PROBLEM 1: Name every curator credited in the Man Ray exhibition text below. Leave out the assistant curator.
PROBLEM 2: Copy the Man Ray exhibition text from "Man Ray: Human" to "a plastic poem.", with "visual poem" in place of "plastic poem".

SUPPLIED TEXT:
Man Ray: Human Equations
October 20, 2015 – January 23, 2016
Curators: Adina Kamien-Kazhdan, Wendy A. Grossman, Andrew Strauss, and Edouard Sebline
Assistant curator: Neta Peretz
Exhibition design: Rona Cernica-Zianga
The exhibition was co-organized by The Israel Museum, Jerusalem, and The Phillips Collection, Washington, DC
Website Design and Development: The New Media Department, The Israel Museum; Web design: Haya Sheffer; Development: Avi Rosenberg; Head of the Department: Susan Hazan
Photography: Elie Posner
I need more than one factor, at least two. Two factors that are
not related in any way. The creative act for me rests in the coupling
of these two different factors in order to produce something new,
which might be called a plastic poem.
Emmanuel Radnitzky (1890–1976) was born into a Russian-Jewish immigrant family in Philadelphia, raised in Brooklyn, and reborn in 1912 as the young artist Man Ray. Throughout his career, Man Ray created witty, self-referential works that helped form the modern cosmopolitan image and the mysterious artistic persona he diligently strove to project. In 1921, Man Ray left New York for France, where he remained for nineteen years. In 1940, as an American citizen, he was granted passage out of France mere days before German troops occupied Paris. He sailed for New Jersey in August, leaving behind almost twenty years of work, and reached Hollywood by October. Ten years later, in 1951, Man Ray and his wife Juliet returned to France, where they remained until the end of their lives.
Charting a path from object to image, from photography to painting, from Surrealist Paris to Golden Age Hollywood, and from mathematics to Shakespeare, Man Ray – Human Equations reveals the inventive manner in which Man Ray moved across disciplines, challenging conventional boundaries among photography, painting, object making, and film. For Man Ray, there was no hierarchy amid the original physical object, the photographic or painted rendition, or the replica; every permutation maintained ostensibly interchangeable value, even as its meaning shifted within its new context.

DATA BLOCK:
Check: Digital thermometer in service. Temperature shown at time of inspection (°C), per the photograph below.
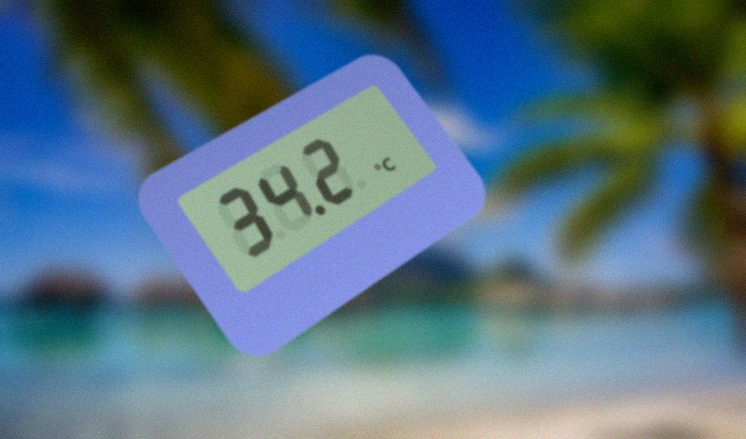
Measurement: 34.2 °C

WRITTEN SOLUTION 1: Adina Kamien-Kazhdan, Wendy A. Grossman, Andrew Strauss, and Edouard Sebline

WRITTEN SOLUTION 2:
Man Ray: Human Equations
October 20, 2015 – January 23, 2016
Curators: Adina Kamien-Kazhdan, Wendy A. Grossman, Andrew Strauss, and Edouard Sebline
Assistant curator: Neta Peretz
Exhibition design: Rona Cernica-Zianga
The exhibition was co-organized by The Israel Museum, Jerusalem, and The Phillips Collection, Washington, DC
Website Design and Development: The New Media Department, The Israel Museum; Web design: Haya Sheffer; Development: Avi Rosenberg; Head of the Department: Susan Hazan
Photography: Elie Posner
I need more than one factor, at least two. Two factors that are
not related in any way. The creative act for me rests in the coupling
of these two different factors in order to produce something new,
which might be called a visual poem.